Instructions to follow
Copy every line of the listing below word for word, leaving out the pictures.

Raw data
=== Begin Enclosure ===

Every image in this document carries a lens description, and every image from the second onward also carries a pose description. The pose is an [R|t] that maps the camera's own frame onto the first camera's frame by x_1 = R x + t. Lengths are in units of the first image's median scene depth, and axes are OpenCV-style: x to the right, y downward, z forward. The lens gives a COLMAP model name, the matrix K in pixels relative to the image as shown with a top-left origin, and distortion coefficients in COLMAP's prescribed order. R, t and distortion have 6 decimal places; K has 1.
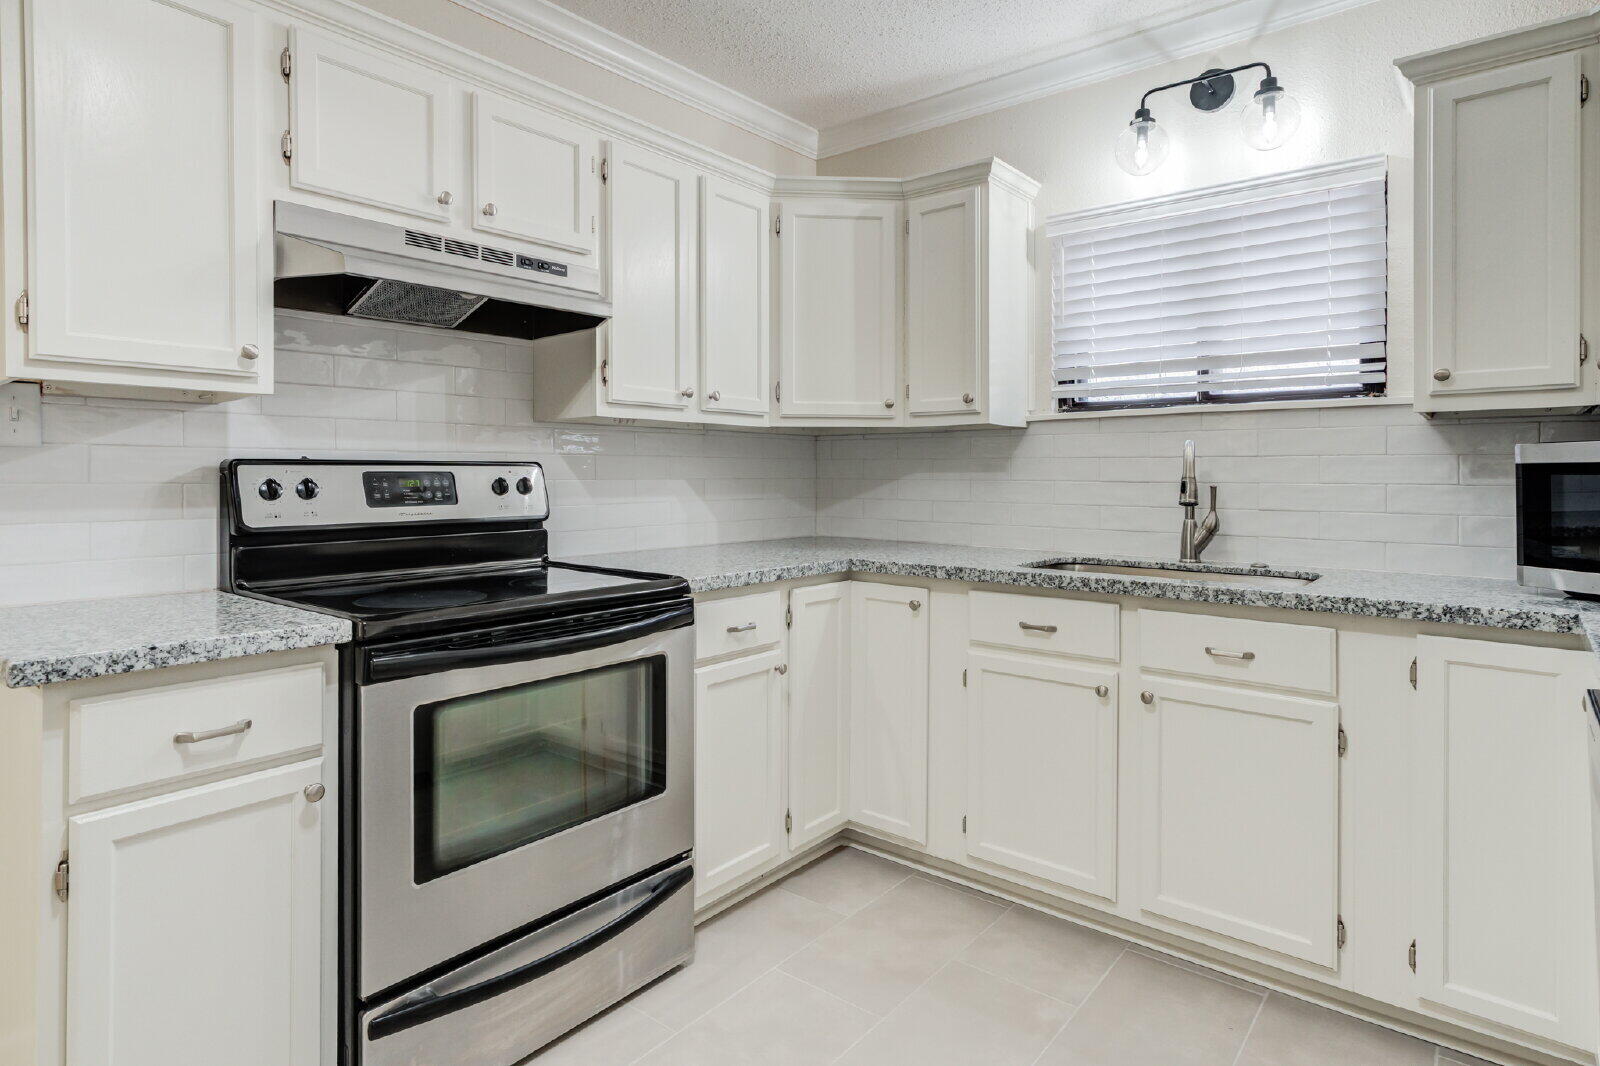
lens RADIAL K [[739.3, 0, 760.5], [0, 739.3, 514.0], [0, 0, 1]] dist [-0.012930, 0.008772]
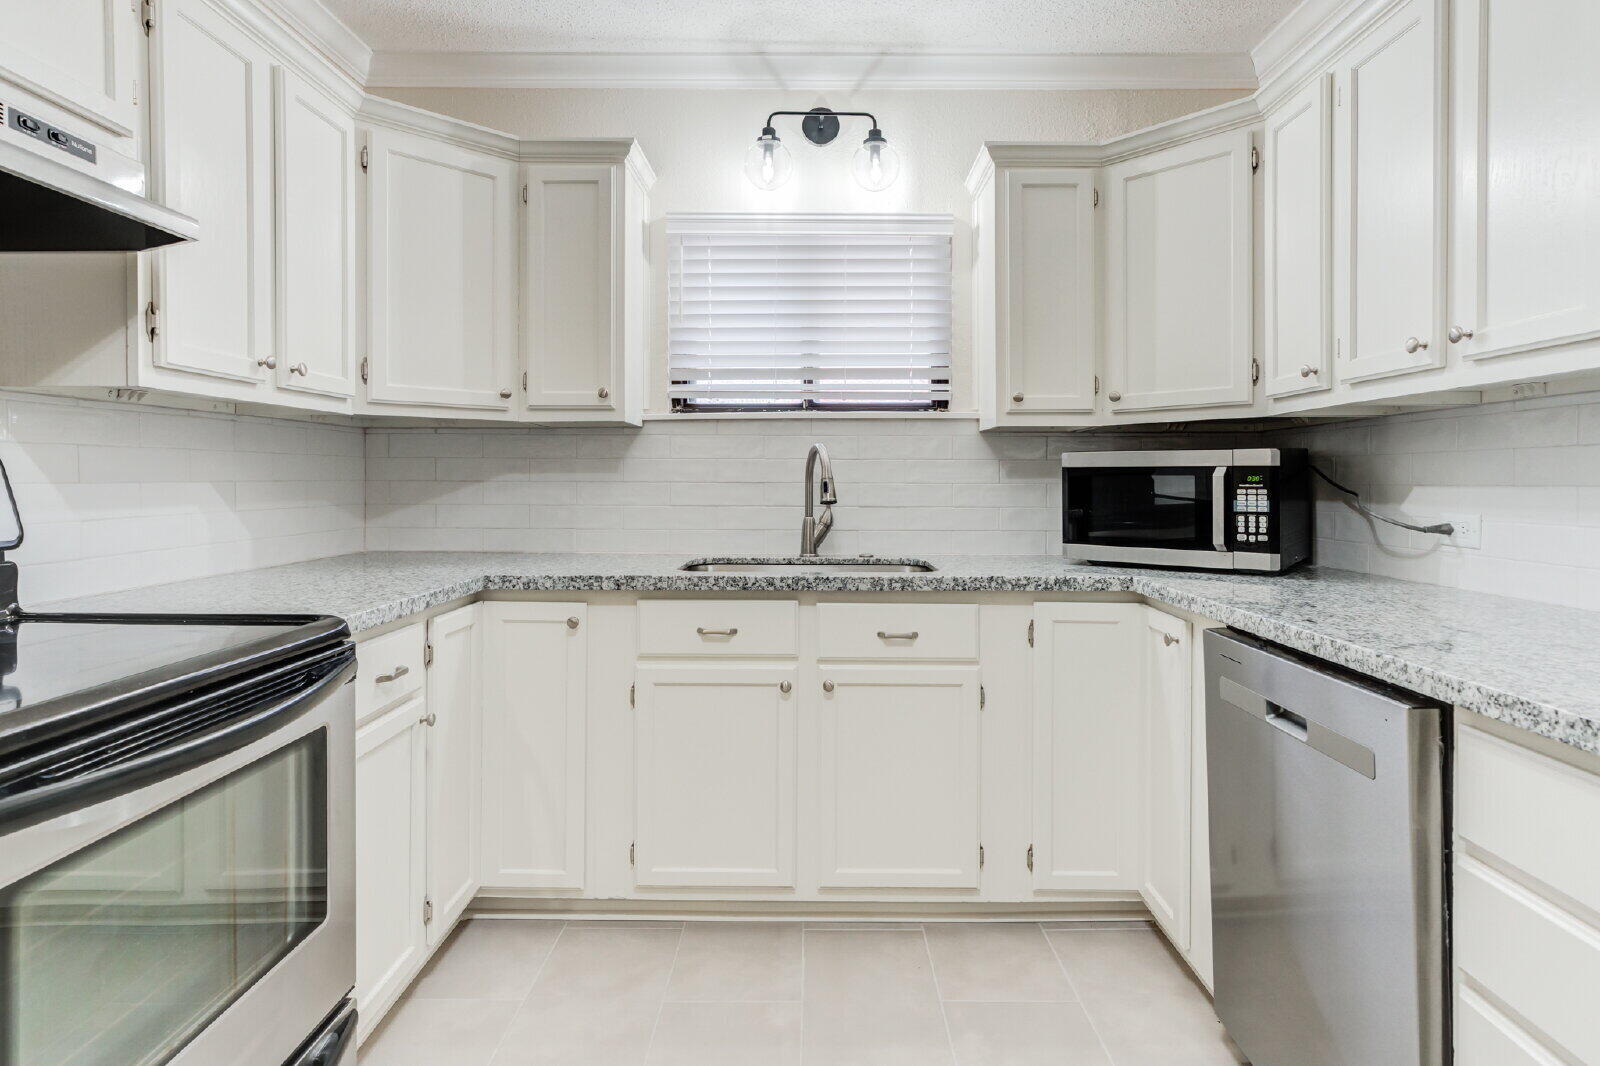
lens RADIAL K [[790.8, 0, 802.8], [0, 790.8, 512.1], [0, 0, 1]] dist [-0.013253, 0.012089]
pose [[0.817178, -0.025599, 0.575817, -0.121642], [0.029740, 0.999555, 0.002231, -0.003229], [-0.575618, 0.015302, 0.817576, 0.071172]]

=== End Enclosure ===

Answer to this problem
Every image in this document carries a lens description, and every image from the second onward also carries a pose description. The pose is an [R|t] that maps the camera's own frame onto the first camera's frame by x_1 = R x + t. Lengths are in units of the first image's median scene depth, and axes are OpenCV-style: x to the right, y downward, z forward. The lens gives a COLMAP model name, the matrix K in pixels relative to the image as shown with a top-left origin, and distortion coefficients in COLMAP's prescribed order. R, t and distortion have 6 decimal places; K has 1.
lens RADIAL K [[739.3, 0, 760.5], [0, 739.3, 514.0], [0, 0, 1]] dist [-0.012930, 0.008772]
lens RADIAL K [[790.8, 0, 802.8], [0, 790.8, 512.1], [0, 0, 1]] dist [-0.013253, 0.012089]
pose [[0.817178, -0.025599, 0.575817, -0.121642], [0.029740, 0.999555, 0.002231, -0.003229], [-0.575618, 0.015302, 0.817576, 0.071172]]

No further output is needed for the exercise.